**What to do**
The entries below should be repeated exactly, with no pictures carried over.
# # #
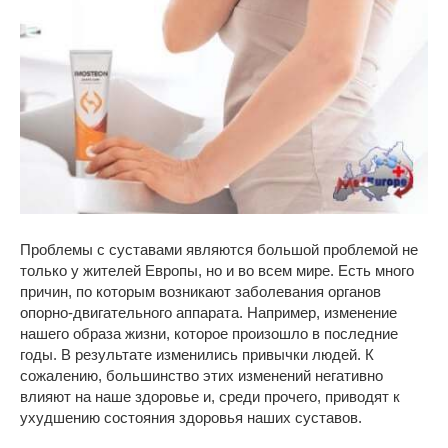
Проблемы с суставами являются большой проблемой не
только у жителей Европы, но и во всем мире. Есть много
причин, по которым возникают заболевания органов
опорно-двигательного аппарата. Например, изменение
нашего образа жизни, которое произошло в последние
годы. В результате изменились привычки людей. К
сожалению, большинство этих изменений негативно
влияют на наше здоровье и, среди прочего, приводят к
ухудшению состояния здоровья наших суставов.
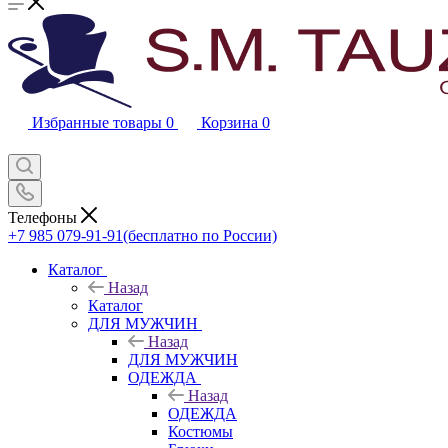
Избранные товары
0
Корзина
0
Телефоны
+7 985 079-91-91
(бесплатно по России)
Каталог
Назад
Каталог
ДЛЯ МУЖЧИН
Назад
ДЛЯ МУЖЧИН
ОДЕЖДА
Назад
ОДЕЖДА
Костюмы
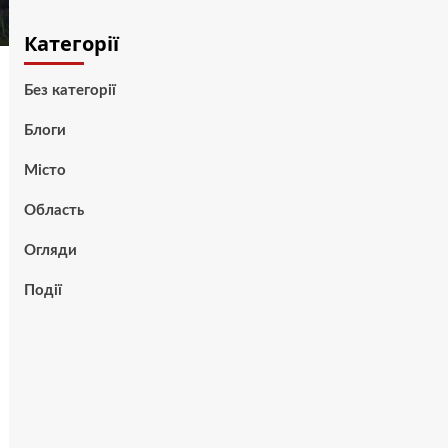
Категорії
Без категорії
Блоги
Місто
Область
Огляди
Події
# # #
**Reply to the task**
Проблемы с суставами являются большой проблемой не
только у жителей Европы, но и во всем мире. Есть много
причин, по которым возникают заболевания органов
опорно-двигательного аппарата. Например, изменение
нашего образа жизни, которое произошло в последние
годы. В результате изменились привычки людей. К
сожалению, большинство этих изменений негативно
влияют на наше здоровье и, среди прочего, приводят к
ухудшению состояния здоровья наших суставов.
Избранные товары
0
Корзина
0
Телефоны
+7 985 079-91-91
(бесплатно по России)
Каталог
Назад
Каталог
ДЛЯ МУЖЧИН
Назад
ДЛЯ МУЖЧИН
ОДЕЖДА
Назад
ОДЕЖДА
Костюмы
Категорії
Без категорії
Блоги
Місто
Область
Огляди
Події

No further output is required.